*DATA IN THIS EXERCISE:*

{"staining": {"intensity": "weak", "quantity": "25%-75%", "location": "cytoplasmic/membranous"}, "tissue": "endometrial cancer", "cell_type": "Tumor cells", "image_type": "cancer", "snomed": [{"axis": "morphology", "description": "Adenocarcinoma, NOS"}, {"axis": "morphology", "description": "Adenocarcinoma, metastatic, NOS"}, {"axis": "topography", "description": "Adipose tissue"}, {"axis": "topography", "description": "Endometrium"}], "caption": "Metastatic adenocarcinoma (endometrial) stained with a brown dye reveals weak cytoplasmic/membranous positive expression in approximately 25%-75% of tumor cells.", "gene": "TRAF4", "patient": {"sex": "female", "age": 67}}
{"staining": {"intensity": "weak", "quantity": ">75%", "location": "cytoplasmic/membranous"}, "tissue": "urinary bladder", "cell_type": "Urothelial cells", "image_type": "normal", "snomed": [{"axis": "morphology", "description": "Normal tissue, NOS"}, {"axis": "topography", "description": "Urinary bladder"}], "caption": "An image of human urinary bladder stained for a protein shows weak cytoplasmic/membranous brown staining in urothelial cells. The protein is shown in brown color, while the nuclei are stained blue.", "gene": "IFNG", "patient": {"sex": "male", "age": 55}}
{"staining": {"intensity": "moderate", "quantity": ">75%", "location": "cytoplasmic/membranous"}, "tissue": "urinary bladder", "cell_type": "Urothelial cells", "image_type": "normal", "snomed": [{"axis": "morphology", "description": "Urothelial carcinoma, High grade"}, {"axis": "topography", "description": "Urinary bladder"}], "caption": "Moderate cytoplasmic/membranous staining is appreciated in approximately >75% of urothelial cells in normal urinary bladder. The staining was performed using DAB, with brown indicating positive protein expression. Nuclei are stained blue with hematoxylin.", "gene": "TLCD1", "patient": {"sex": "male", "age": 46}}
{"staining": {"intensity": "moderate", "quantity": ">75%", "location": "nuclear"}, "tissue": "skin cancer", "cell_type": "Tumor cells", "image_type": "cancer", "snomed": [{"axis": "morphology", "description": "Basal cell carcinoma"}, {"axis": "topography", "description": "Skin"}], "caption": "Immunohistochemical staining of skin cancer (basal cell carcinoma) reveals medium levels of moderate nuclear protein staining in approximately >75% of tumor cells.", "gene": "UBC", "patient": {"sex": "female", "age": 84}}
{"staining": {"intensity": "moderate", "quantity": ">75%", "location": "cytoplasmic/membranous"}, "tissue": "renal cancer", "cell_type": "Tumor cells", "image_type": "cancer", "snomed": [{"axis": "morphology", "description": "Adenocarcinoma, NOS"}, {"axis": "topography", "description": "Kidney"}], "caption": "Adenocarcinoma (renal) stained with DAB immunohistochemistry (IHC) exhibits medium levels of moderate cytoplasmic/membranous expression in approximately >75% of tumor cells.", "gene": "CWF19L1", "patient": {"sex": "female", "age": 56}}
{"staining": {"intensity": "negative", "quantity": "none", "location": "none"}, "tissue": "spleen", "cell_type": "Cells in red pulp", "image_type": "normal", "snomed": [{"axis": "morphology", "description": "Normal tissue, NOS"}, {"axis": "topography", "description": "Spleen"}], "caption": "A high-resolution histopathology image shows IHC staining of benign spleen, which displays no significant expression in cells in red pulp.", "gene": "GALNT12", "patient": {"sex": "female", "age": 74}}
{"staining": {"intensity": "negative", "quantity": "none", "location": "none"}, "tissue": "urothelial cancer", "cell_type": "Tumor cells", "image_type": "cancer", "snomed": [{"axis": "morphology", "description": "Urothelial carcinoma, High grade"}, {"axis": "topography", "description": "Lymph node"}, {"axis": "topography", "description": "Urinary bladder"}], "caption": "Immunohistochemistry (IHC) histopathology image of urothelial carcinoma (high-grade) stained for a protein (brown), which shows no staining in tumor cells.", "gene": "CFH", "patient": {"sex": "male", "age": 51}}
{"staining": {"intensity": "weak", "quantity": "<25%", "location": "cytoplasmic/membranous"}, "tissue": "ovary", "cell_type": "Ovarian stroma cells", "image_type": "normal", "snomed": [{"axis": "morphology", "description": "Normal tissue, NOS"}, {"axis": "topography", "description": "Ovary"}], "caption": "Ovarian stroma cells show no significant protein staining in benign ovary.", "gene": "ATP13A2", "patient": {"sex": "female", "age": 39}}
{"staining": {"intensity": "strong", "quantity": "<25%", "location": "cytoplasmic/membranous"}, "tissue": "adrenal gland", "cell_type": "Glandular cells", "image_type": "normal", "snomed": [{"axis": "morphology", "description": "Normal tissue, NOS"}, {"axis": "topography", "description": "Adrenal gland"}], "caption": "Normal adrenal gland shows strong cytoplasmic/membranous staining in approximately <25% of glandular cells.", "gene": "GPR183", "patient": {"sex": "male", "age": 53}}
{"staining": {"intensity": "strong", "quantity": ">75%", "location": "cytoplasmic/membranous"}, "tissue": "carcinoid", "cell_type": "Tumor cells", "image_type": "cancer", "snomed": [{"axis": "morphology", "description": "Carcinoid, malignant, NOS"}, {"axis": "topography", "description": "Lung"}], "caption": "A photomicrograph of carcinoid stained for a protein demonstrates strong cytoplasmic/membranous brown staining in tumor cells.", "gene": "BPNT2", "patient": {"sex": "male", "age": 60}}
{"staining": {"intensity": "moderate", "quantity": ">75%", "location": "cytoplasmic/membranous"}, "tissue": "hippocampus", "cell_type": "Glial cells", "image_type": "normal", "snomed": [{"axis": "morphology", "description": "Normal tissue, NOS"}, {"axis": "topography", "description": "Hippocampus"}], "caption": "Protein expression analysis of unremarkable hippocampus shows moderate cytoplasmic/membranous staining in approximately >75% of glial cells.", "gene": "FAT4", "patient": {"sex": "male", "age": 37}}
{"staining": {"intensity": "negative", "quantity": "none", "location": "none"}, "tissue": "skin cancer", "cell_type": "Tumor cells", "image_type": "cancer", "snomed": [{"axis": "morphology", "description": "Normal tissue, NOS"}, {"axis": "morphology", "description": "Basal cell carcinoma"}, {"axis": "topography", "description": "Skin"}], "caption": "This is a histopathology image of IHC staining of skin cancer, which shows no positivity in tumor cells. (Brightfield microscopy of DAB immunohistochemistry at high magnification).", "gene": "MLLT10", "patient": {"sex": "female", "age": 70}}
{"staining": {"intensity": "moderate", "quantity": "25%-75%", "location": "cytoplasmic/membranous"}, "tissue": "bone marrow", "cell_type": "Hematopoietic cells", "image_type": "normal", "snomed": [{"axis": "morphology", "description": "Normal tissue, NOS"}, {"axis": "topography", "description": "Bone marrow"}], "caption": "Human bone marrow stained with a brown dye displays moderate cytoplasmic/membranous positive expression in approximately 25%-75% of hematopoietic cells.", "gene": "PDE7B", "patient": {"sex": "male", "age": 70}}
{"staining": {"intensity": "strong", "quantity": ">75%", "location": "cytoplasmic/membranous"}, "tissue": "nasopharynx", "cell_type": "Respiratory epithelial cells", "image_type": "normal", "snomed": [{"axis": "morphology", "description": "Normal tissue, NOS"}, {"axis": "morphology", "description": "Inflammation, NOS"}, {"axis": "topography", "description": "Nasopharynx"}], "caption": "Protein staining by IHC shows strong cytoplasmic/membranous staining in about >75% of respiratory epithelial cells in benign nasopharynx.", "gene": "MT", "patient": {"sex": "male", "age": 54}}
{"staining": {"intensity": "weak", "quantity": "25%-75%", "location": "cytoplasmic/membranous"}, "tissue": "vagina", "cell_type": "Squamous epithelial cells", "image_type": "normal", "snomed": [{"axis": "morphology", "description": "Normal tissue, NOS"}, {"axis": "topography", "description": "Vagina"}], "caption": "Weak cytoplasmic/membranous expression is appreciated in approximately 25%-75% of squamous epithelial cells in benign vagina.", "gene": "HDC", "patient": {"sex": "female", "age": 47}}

*WHAT THE TASK REQUIRES:* Give back exactly the lines of the listing above that run from the line with "stroma cells show" to the line with "photomicrograph of carcinoid", inclusive.

*OUTPUT FOR THIS EXERCISE:*
{"staining": {"intensity": "weak", "quantity": "<25%", "location": "cytoplasmic/membranous"}, "tissue": "ovary", "cell_type": "Ovarian stroma cells", "image_type": "normal", "snomed": [{"axis": "morphology", "description": "Normal tissue, NOS"}, {"axis": "topography", "description": "Ovary"}], "caption": "Ovarian stroma cells show no significant protein staining in benign ovary.", "gene": "ATP13A2", "patient": {"sex": "female", "age": 39}}
{"staining": {"intensity": "strong", "quantity": "<25%", "location": "cytoplasmic/membranous"}, "tissue": "adrenal gland", "cell_type": "Glandular cells", "image_type": "normal", "snomed": [{"axis": "morphology", "description": "Normal tissue, NOS"}, {"axis": "topography", "description": "Adrenal gland"}], "caption": "Normal adrenal gland shows strong cytoplasmic/membranous staining in approximately <25% of glandular cells.", "gene": "GPR183", "patient": {"sex": "male", "age": 53}}
{"staining": {"intensity": "strong", "quantity": ">75%", "location": "cytoplasmic/membranous"}, "tissue": "carcinoid", "cell_type": "Tumor cells", "image_type": "cancer", "snomed": [{"axis": "morphology", "description": "Carcinoid, malignant, NOS"}, {"axis": "topography", "description": "Lung"}], "caption": "A photomicrograph of carcinoid stained for a protein demonstrates strong cytoplasmic/membranous brown staining in tumor cells.", "gene": "BPNT2", "patient": {"sex": "male", "age": 60}}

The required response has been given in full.